Art with teeth
The 21st annual student show at Butte College’s Coyote Gallery
Watch it, folks! That thing’s got teeth!
And it does, too. Of sorts. Dark steel teeth within its great welded metal band-formed jaws. Systems of pulleys, wires, bike chains, drive shafts and more can be observed through the great metal saurian’s skeletal form, suggesting that, when suitably coaxed, the faux reptile is capable of limited movement of some kind.
You can’t miss this great creature. It’s to the right after you enter the Montgomery Library on the Butte College campus. Off to the left, poised above the display cases between the check-out desk and the Learning Resource Center desk, a resurrected pteranodon seems to hover. Closer inspection suggests the creature is formed from a variety of materials, including wood, clay or plaster, and so on. The details in the otherwise extinct creature are noteworthy. It is a credit to the person who created the sculpture.
The “crocodile” and the “pteranodon” are just two pieces featured in this year’s student art and design exhibition at the Coyote Gallery, at Butte College. Over 200 entries were offered for assessment for this year’s show. What is on the walls and, in some cases, the floor of the gallery represent the best of those entries. And as might be expected, the level of artistic inspiration and ability varied greatly among the accepted pieces.
The above described metal sculpture, “Reptile,” was fashioned by Jason Roye and received the first-place award for three-dimensional work. The piece is not only fun, but also interesting to contemplate, as the intricacies of its construction are there for the curious to trace. Second-place winner in this same category is Robert A. Phipps’ “Edge of Winter Waiting,” a “found object” construct suggesting a tree against a stark moon, or clouds perhaps. Bits of concrete rubble, baling wire and copper tubing form a free-standing, bare-limbed tree. The aluminum “clouds” look like trimmed air conditioning/heater unit material. Considered as a heating unit waiting to “bloom” in winter, the piece has a nice humor to it.
Third-place winner in the three-dimensional category is our restored pteranodon, “Grace in Flight,” created by Thomas Foster from mixed media. Again, the attention to details here is remarkable and would do a paleontologist attempting to reconstruct such a long-gone glider proud.
In the two-dimensional-art category, Kerrisa Reader’s chalk pastel “Mary of the Pietá” is a nice interpretation of the female figure’s face from Michelangelo’s famous sculpture. Reader manages to suggest both the softness of the woman’s skin and her garments while also conjuring the density of the original work’s marble. A delicate balance of textures.

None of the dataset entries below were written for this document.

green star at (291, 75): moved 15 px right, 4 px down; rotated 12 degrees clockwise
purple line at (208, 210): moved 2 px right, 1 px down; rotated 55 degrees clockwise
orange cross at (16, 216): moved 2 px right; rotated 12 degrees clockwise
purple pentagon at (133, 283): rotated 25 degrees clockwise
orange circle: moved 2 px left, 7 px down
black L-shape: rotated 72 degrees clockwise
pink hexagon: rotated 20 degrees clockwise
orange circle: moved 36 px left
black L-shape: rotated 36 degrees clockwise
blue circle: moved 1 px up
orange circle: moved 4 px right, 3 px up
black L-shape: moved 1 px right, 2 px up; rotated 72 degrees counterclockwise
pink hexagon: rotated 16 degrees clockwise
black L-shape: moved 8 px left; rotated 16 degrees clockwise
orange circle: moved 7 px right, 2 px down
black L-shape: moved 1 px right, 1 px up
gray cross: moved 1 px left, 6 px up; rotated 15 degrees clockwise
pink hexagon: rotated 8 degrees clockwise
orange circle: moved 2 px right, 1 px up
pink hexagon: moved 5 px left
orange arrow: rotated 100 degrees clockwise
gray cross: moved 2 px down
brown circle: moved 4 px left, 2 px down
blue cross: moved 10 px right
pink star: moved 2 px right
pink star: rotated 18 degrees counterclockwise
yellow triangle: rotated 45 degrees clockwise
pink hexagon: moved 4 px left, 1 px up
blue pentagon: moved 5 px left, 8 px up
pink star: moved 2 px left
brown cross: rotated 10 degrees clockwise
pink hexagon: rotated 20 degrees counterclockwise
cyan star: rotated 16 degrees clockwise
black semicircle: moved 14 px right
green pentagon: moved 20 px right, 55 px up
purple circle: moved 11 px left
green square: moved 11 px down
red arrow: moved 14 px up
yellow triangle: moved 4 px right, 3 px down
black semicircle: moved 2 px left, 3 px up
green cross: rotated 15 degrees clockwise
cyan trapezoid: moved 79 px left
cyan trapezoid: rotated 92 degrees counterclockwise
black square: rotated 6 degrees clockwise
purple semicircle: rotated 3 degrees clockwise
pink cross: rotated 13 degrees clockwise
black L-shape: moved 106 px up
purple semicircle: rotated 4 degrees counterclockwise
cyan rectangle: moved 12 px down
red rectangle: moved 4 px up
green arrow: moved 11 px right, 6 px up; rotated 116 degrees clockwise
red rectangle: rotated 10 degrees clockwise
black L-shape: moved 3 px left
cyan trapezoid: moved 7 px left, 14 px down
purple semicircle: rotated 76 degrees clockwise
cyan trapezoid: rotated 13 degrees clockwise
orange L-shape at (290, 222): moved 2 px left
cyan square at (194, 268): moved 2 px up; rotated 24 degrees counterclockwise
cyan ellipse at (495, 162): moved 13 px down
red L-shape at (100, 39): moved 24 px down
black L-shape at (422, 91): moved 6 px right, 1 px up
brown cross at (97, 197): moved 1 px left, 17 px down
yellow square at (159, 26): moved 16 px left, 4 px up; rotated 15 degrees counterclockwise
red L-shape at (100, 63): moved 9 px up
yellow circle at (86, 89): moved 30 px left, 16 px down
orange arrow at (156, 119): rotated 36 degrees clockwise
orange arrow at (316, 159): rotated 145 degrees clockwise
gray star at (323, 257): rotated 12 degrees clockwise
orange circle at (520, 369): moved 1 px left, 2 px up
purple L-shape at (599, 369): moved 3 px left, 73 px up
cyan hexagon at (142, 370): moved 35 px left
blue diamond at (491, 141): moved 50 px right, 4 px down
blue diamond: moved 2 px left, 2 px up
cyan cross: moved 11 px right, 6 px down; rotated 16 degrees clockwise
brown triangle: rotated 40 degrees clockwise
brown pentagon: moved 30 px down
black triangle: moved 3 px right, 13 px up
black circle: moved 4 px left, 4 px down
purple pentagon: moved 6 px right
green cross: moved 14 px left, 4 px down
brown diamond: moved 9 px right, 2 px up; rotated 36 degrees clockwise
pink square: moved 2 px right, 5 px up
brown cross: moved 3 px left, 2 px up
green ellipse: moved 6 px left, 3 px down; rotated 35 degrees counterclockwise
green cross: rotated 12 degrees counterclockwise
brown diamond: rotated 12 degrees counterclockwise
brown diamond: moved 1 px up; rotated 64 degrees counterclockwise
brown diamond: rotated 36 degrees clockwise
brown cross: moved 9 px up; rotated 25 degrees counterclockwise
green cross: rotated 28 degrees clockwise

Third-place winner in 2-D art is Christal Walker’s black-and-white photo piece, “Self-Portrait Triptych.” The three-sectioned work hovers slightly above the heads of observers in the gallery, which is probably appropriate since “triptychs” tend to have religious significance. A small-case letter “i” occupies the first otherwise transparent sheet, a portrait of presumably the artist in sunglasses against the brick of what looks like a church in the middle (the largest of the three) section, and, in close-up, the artist’s eyes gaze frankly into the viewer’s from the final section. Spread across the three is a prose poem of sorts, reminiscent of those repetitious, spell-like ancient Celtic pieces wherein the speaker describes what she is, and yet the observer is left somehow with a greater mystery.
There are many other works—paintings, ceramic pieces, photographs, and so on—also worth some serious contemplation; however, space here won’t permit a detailed study of them all. I will close by stating that I laughed out loud and often during Marcus Ginduroz’ computer-animated "Who’s Your Daddy?"—a white trash talk/game-show described entirely with computer animated characters and backgrounds. It wasn’t state-of-the-art, but it was well done.